The Brain's Large-Scale Wiring
In the previous lesson you saw that individual neurons wire by function — similar neurons find each other across distance. Does the same principle hold when you zoom out to the level of entire brain regions? Yes. And the map is stunning.
First — what is a region? In the last lesson you were looking at minicolumns of ~100 neurons. A region is the next level up: a cluster of millions of neurons that share a primary job, physically located together in one spot.
Think of the brain as a company. Each region is a department — Finance, HR, Operations — with a specific function and a specific office.
• Visual cortex (back of the head) — processes everything you see
• Motor cortex — controls voluntary movement
• Broca's area — produces speech
• Prefrontal cortex — planning, decision-making, self-control
The question is: how do these departments talk to each other? Is it random — every department calling every other equally? Or is there structure?

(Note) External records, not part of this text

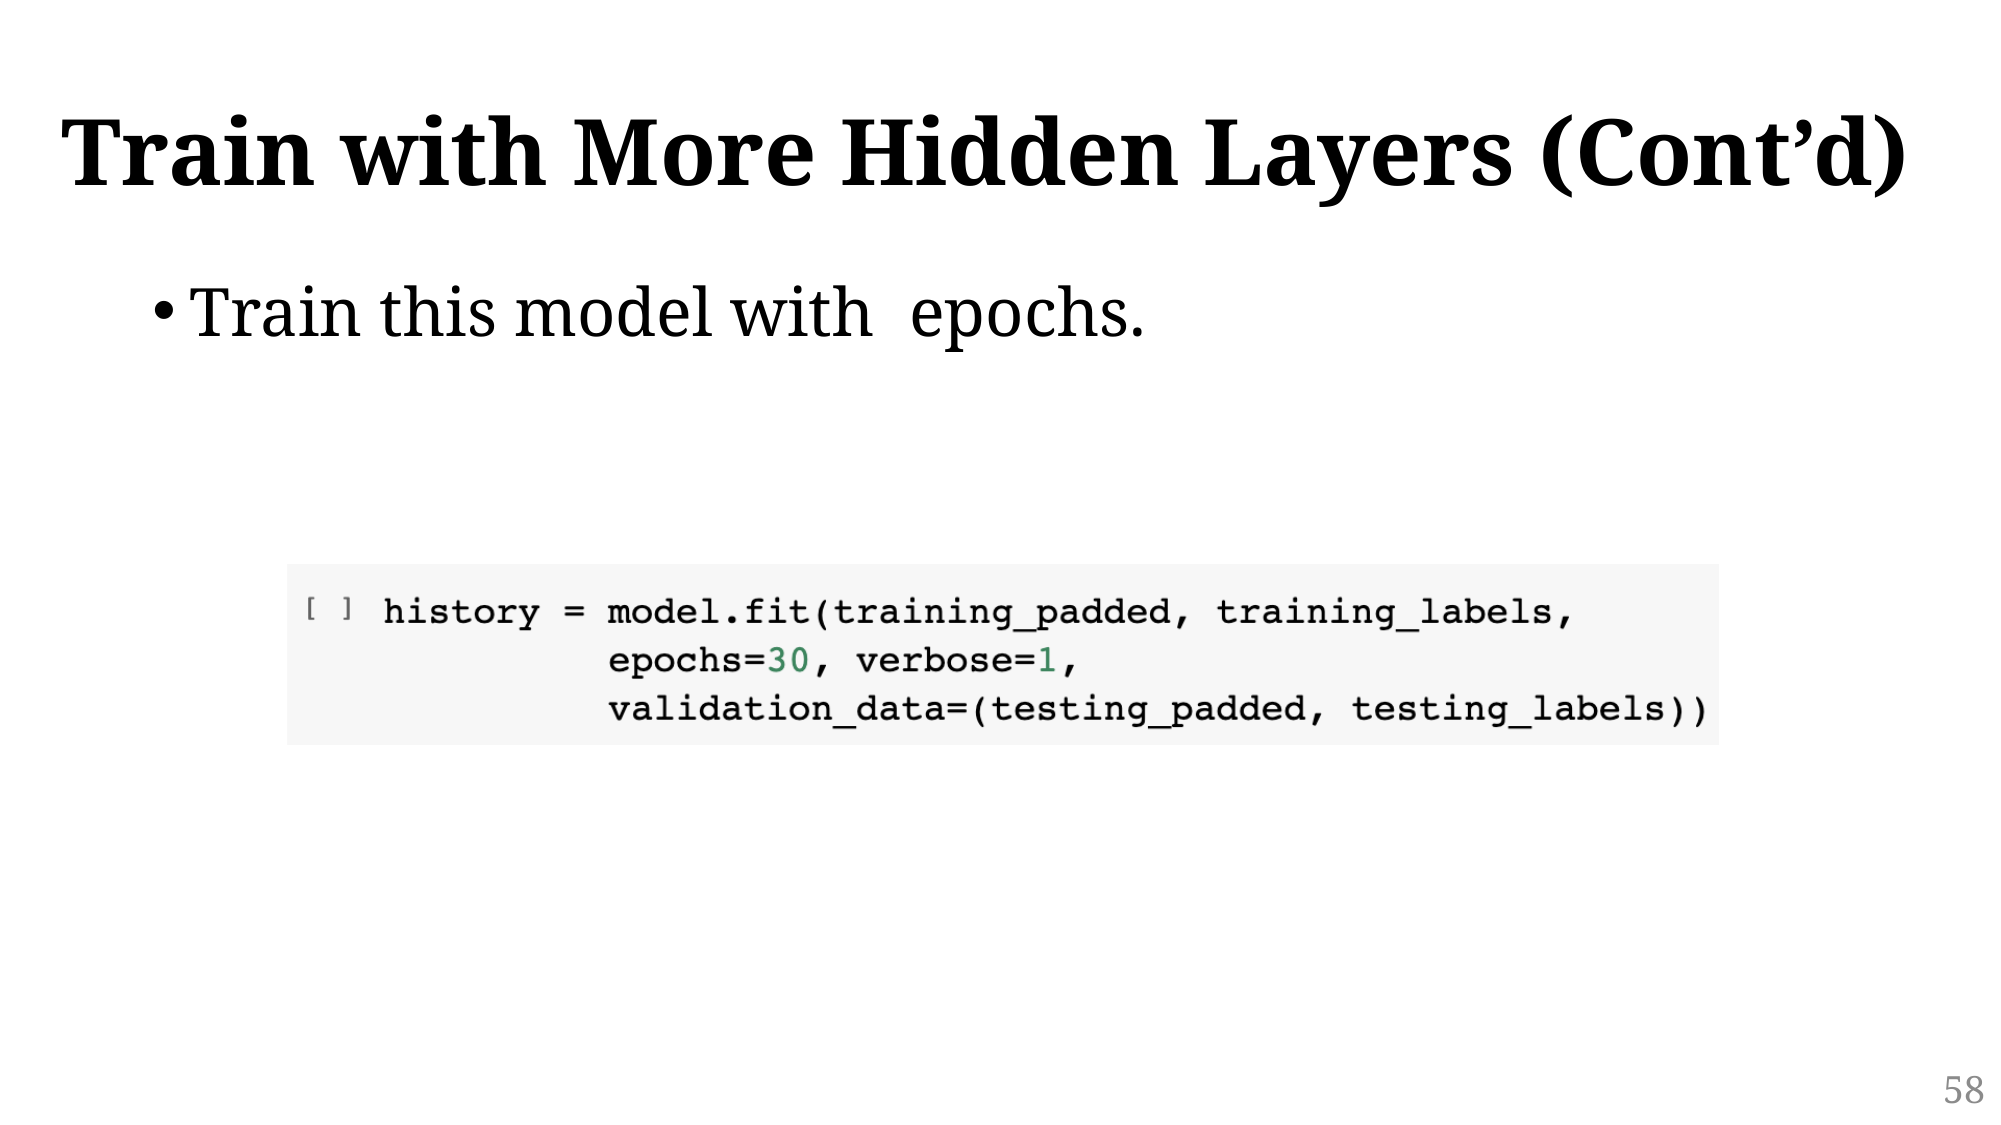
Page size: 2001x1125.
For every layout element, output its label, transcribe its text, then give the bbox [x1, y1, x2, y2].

title Train with More Hidden Layers (Cont’d) [46, 59, 1954, 251]
picture [281, 564, 1719, 745]
slide_number 58 [1843, 1061, 2000, 1122]
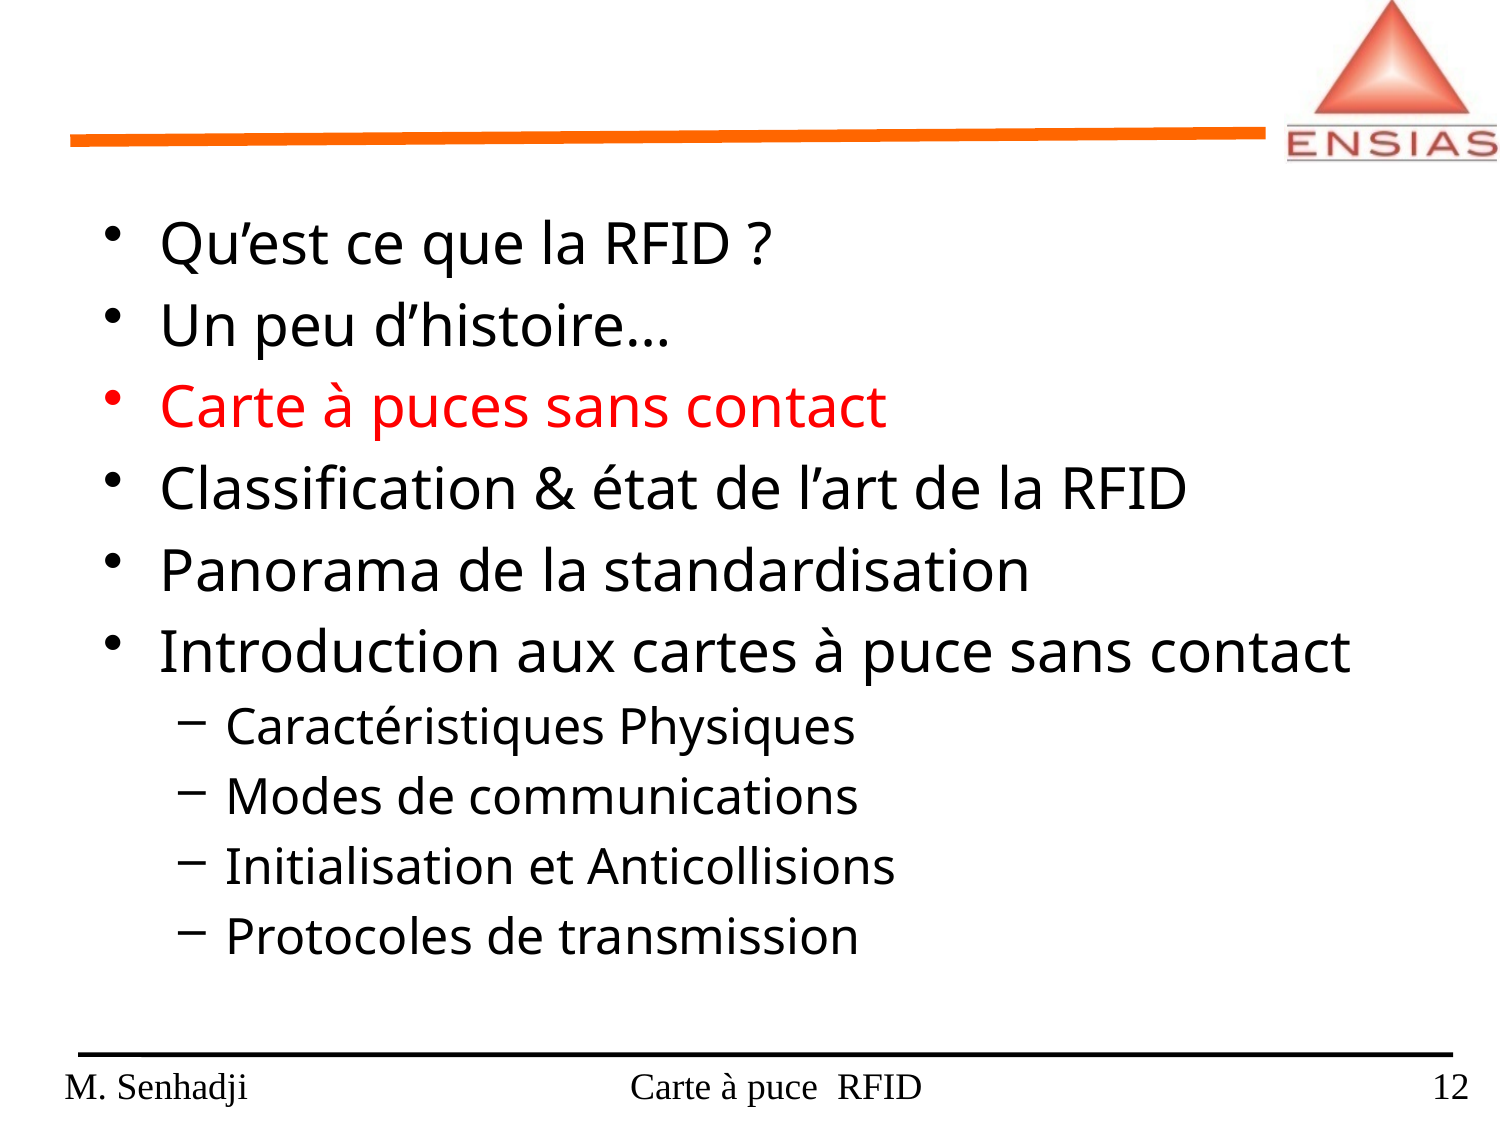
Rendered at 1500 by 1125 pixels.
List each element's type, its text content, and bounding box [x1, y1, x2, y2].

picture [1284, 0, 1500, 164]
text_box Qu’est ce que la RFID ? Un peu d’histoire… Carte à puces sans contact Classification & état de l’art de la RFID Panorama de la standardisation Introduction aux cartes à puce sans contact Caractéristiques Physiques Modes de communications Initialisation et Anticollisions Protocoles de transmission [88, 198, 1388, 972]
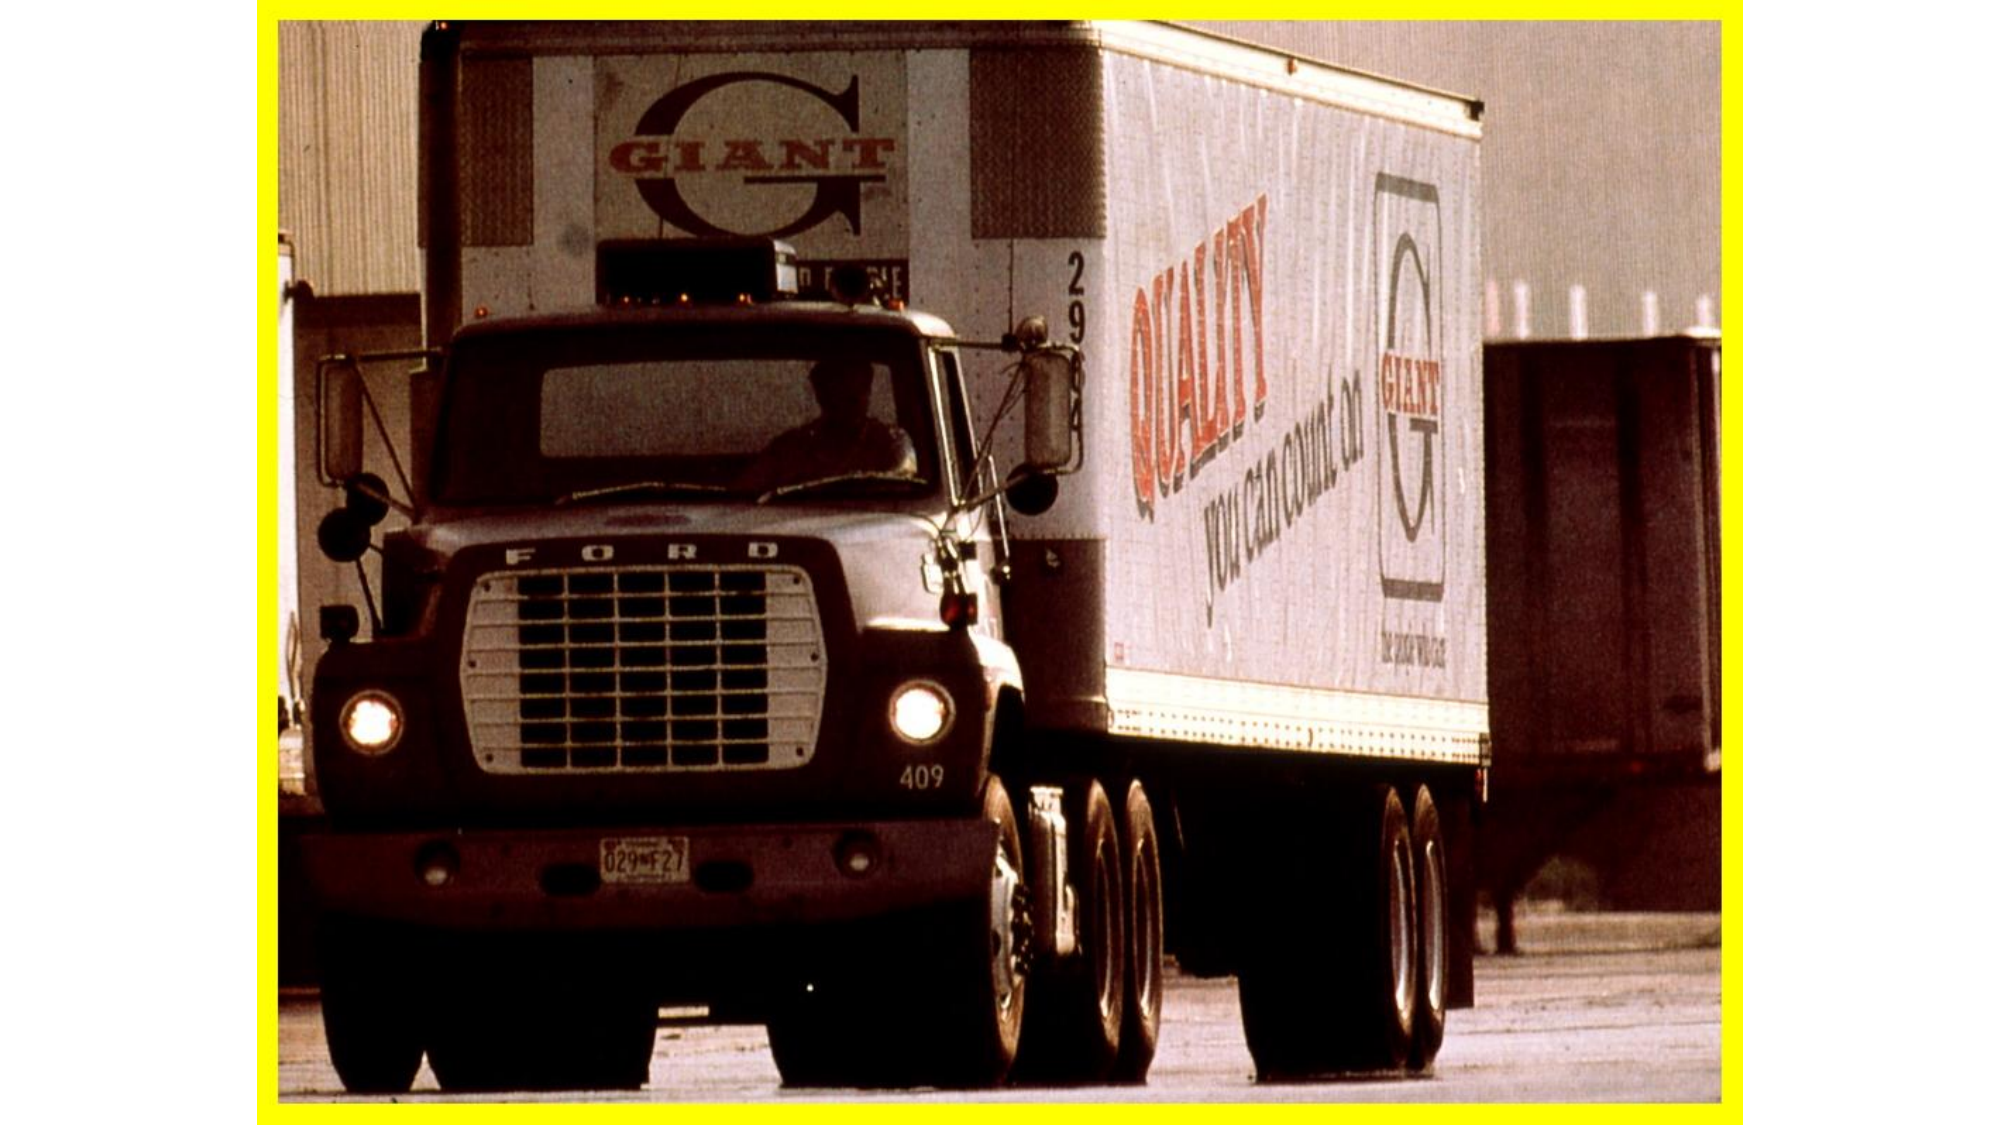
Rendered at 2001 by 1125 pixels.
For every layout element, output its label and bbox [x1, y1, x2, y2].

picture [256, 0, 1744, 1125]
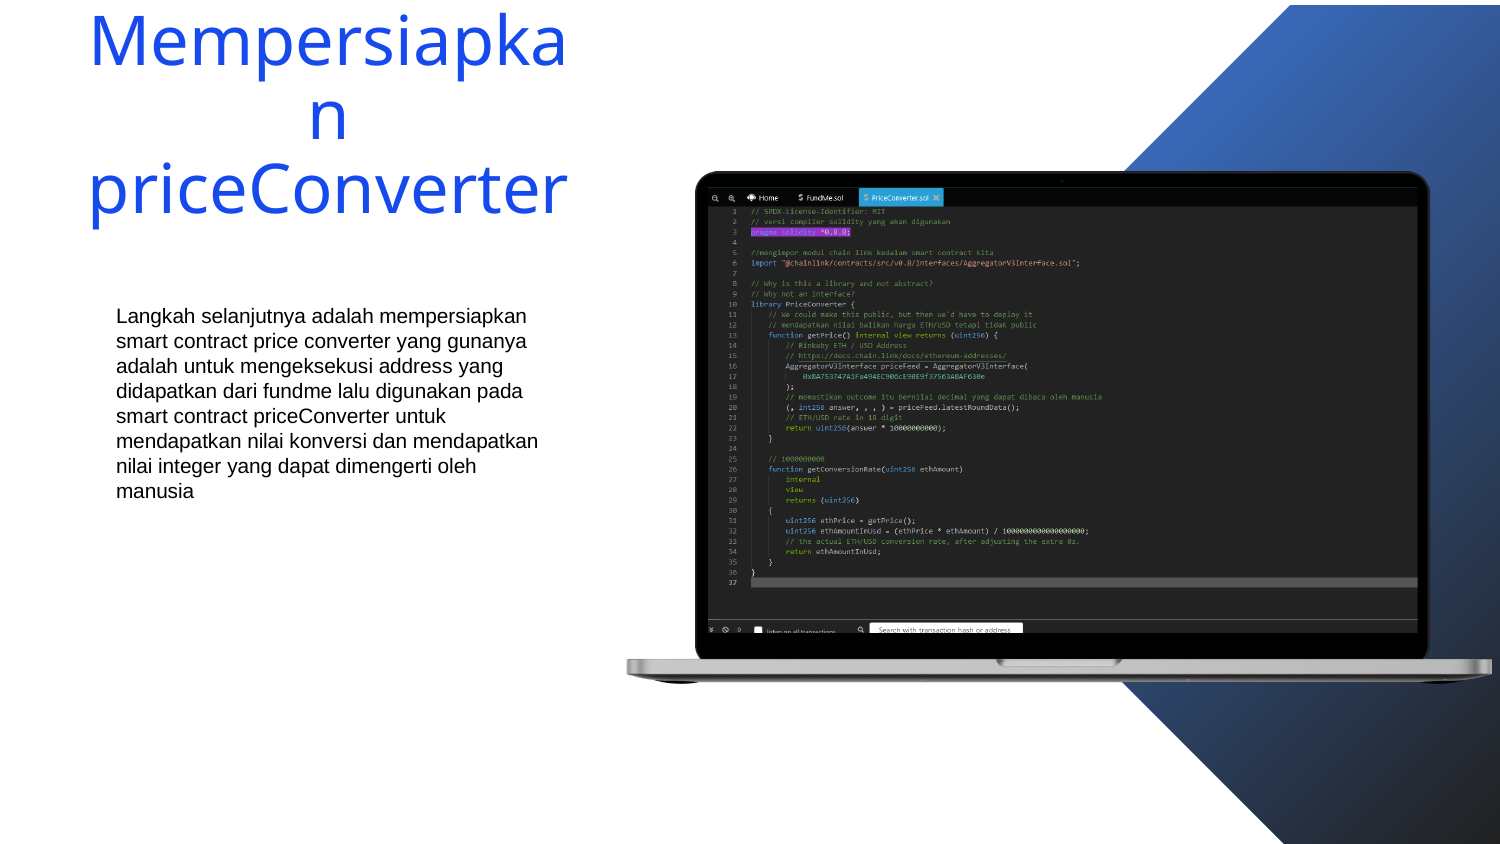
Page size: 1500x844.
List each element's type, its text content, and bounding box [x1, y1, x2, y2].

picture [626, 171, 1493, 684]
text_box Langkah selanjutnya adalah mempersiapkan smart contract price converter yang gunanya adalah untuk mengeksekusi address yang didapatkan dari fundme lalu digunakan pada smart contract priceConverter untuk mendapatkan nilai konversi dan mendapatkan nilai integer yang dapat dimengerti oleh manusia [104, 296, 553, 657]
text_box Mempersiapkan priceConverter [60, 31, 598, 308]
text_box [1126, 5, 1500, 844]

Scientists use tracer studies to find out: inject a chemical into one region and it travels along axons to wherever that region projects — revealing its direct lines. Do this across the whole cortex and a map emerges.
The answer is definitively not random:
• Modular — regions cluster into divisions that talk densely within the group, sparsely outside it. Like teams within a company — Marketing talks to Marketing constantly, rarely calls Engineering.
• Hierarchical — some regions are executive hubs that almost everything routes through. Damage a hub and whole systems break.
This structure is what creates the specialised brain regions we take for granted. Without it, you'd just have a uniform soup of neurons — no vision, no language, no memory. Just noise.

Each row is a source region, each column is a target. Yellow = dense connection. The blocks of yellow reveal the modular structure — friend groups of regions.
To feel the scale of what's being wired:
• ~86 billion neurons
• ~10 trillion synapses
• ~10,000 connections per neuron — in and out
• ~100,000 miles of axon — enough to circle Earth 4 times
• Signals travel at ~220 mph
No single number is the point. It's the combination — dense, delayed, dynamic, structured — that makes the brain unlike anything else we know.
Put it all together and the brain is a network of networks: local regions each running their own internal rules, connected by long-range pathways. It's the interaction between local and global activity that generates thought, perception, and behaviour. Neither level alone is enough.

Local E/I circuits + long-range connections = the full architecture of the brain
Here's something most people don't know: this large-scale map — which departments connect to which — is largely written in your DNA before you're born.
We know from twin studies: identical twins (100% shared DNA) have strikingly similar connectivity maps. Fraternal twins (50% shared DNA) are noticeably more different. The closer the DNA, the more similar the wiring. Your natural tendencies — how quickly you process language, how easily you regulate emotion, how well you navigate — are partly shaped by this inherited blueprint.
Your genes build the roads. Experience writes the traffic.
But it's not fate — which is exactly what the London taxi driver study shows (see the transition screen after this lesson).
Given all this complexity, how do scientists even study brain function? Three steps:
1. Record — measure neural activity while animals or humans perform specific tasks
2. Correlate — find which activity patterns match which behaviours
3. Perturb — temporarily silence a region and watch what breaks, to establish causation not just correlation
And increasingly, the brain is compared to machine learning — Reinforcement Learning mirrors the brain's reward circuits almost exactly. Understanding the brain helped build AI. Now AI is helping us understand the brain back.